> **Activity**:
Reproduce the listing's lines from its first line through the line that contains "interface that can be", with both of those lines included.
Material for the task below:
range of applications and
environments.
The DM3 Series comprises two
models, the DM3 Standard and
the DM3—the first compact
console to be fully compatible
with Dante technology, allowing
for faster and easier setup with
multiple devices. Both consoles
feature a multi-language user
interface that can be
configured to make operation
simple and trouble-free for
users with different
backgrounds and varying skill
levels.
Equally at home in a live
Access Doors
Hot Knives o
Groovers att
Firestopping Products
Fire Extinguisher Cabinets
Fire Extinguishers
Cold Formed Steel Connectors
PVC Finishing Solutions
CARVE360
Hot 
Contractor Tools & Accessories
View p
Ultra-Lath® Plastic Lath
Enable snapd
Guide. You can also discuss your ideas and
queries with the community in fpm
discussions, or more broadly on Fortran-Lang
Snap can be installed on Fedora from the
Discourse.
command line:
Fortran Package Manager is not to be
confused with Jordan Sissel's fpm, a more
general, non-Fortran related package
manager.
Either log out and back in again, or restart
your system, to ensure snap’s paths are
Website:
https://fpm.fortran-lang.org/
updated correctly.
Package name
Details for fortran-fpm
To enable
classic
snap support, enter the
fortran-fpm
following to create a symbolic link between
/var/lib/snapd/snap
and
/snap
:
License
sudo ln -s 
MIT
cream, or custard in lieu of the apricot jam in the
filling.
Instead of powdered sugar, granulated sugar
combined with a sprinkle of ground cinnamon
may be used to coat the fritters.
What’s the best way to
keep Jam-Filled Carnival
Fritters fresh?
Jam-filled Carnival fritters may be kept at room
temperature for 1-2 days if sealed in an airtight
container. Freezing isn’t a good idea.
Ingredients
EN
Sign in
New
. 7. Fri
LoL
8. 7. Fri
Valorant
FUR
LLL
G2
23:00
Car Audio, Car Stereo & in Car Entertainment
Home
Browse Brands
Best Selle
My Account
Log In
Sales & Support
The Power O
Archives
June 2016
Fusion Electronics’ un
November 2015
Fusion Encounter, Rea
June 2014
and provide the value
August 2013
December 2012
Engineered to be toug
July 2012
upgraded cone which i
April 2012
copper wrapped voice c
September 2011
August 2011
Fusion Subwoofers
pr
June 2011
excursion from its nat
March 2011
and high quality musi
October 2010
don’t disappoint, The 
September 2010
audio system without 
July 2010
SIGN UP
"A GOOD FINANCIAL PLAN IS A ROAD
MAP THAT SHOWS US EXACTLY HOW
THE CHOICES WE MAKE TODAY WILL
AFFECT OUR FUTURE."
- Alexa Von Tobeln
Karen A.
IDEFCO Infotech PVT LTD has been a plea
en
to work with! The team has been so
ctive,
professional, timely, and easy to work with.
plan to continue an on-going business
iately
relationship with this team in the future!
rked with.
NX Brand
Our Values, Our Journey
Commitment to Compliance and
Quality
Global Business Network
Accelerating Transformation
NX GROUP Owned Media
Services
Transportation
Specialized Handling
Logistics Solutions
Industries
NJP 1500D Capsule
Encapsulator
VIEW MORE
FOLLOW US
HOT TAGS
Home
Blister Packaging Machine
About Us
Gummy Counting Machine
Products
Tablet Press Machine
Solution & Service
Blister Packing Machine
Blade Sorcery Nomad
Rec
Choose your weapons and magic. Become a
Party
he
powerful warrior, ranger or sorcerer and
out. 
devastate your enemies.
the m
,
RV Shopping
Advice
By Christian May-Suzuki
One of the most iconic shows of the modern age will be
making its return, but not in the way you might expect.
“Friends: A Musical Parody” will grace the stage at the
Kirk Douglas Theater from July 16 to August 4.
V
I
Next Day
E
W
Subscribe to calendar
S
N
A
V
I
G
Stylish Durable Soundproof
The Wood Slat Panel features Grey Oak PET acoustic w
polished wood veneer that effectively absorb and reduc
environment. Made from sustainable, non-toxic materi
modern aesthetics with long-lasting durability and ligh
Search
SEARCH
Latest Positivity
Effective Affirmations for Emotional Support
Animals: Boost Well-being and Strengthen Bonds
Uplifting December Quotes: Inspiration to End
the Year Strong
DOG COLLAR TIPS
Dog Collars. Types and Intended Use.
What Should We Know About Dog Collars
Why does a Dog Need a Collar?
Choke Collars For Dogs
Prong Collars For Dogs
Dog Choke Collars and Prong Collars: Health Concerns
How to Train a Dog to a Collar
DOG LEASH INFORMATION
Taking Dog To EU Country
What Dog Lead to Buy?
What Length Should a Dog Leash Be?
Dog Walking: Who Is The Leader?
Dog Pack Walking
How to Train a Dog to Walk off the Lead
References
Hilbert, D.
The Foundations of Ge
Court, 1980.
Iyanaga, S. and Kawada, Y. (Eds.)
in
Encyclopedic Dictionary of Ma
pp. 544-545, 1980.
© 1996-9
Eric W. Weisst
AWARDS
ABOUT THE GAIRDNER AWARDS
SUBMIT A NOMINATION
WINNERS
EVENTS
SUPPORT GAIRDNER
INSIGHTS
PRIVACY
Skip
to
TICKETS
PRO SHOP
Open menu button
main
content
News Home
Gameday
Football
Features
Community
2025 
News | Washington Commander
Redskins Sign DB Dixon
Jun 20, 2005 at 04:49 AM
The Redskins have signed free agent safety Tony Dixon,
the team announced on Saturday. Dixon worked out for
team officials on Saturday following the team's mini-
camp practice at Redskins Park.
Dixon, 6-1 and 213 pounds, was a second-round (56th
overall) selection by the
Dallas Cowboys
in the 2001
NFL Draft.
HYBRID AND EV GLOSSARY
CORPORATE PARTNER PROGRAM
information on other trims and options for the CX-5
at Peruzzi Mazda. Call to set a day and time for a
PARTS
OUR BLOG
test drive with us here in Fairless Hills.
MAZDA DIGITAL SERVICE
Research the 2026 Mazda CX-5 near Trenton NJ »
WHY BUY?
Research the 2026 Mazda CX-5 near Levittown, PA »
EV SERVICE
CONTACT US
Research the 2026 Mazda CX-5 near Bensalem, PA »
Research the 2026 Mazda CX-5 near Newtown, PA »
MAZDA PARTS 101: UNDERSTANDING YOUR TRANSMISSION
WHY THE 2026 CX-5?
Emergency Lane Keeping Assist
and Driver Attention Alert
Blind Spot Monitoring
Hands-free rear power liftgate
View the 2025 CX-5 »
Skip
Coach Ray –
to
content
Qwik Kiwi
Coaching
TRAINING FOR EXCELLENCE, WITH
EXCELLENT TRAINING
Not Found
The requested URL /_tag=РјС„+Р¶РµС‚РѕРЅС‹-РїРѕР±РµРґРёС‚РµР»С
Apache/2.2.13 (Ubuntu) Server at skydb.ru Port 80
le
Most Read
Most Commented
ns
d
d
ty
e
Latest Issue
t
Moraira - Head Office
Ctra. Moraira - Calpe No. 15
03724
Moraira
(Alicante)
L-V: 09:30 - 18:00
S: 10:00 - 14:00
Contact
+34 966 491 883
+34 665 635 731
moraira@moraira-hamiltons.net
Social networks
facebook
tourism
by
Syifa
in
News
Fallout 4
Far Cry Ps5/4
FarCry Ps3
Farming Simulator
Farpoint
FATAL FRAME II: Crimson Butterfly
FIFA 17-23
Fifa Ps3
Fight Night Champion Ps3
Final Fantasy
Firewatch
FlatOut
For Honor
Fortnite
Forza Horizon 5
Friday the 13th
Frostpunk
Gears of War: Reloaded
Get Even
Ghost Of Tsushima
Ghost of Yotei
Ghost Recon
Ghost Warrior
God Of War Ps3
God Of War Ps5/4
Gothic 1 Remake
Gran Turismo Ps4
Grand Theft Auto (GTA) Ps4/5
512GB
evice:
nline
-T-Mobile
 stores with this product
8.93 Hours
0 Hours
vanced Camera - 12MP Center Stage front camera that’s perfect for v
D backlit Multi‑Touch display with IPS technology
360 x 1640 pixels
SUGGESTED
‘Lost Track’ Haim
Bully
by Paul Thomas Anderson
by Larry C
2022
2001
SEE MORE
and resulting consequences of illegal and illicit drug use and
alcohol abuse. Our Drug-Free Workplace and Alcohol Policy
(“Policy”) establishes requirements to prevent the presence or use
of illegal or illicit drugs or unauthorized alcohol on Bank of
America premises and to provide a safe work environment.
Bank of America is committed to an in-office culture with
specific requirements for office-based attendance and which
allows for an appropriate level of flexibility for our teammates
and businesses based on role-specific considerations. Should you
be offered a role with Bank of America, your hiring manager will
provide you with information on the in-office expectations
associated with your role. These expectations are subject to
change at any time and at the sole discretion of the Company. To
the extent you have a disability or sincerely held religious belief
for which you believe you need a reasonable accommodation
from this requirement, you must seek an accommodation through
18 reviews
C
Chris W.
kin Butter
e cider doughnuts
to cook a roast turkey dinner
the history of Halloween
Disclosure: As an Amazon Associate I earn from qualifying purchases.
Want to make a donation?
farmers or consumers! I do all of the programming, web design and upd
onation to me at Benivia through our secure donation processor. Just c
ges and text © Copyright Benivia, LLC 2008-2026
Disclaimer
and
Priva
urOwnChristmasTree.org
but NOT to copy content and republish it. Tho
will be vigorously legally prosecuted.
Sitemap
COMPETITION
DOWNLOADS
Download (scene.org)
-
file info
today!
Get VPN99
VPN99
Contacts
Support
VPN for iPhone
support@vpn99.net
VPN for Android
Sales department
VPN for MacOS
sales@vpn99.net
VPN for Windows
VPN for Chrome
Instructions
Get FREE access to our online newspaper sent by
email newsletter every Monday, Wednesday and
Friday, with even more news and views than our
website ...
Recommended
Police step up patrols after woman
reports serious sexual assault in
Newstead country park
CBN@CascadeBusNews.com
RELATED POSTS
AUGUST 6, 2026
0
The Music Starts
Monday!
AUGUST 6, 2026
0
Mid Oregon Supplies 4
End of Material for the task.
> **Answer section**:
range of applications and
environments.
The DM3 Series comprises two
models, the DM3 Standard and
the DM3—the first compact
console to be fully compatible
with Dante technology, allowing
for faster and easier setup with
multiple devices. Both consoles
feature a multi-language user
interface that can be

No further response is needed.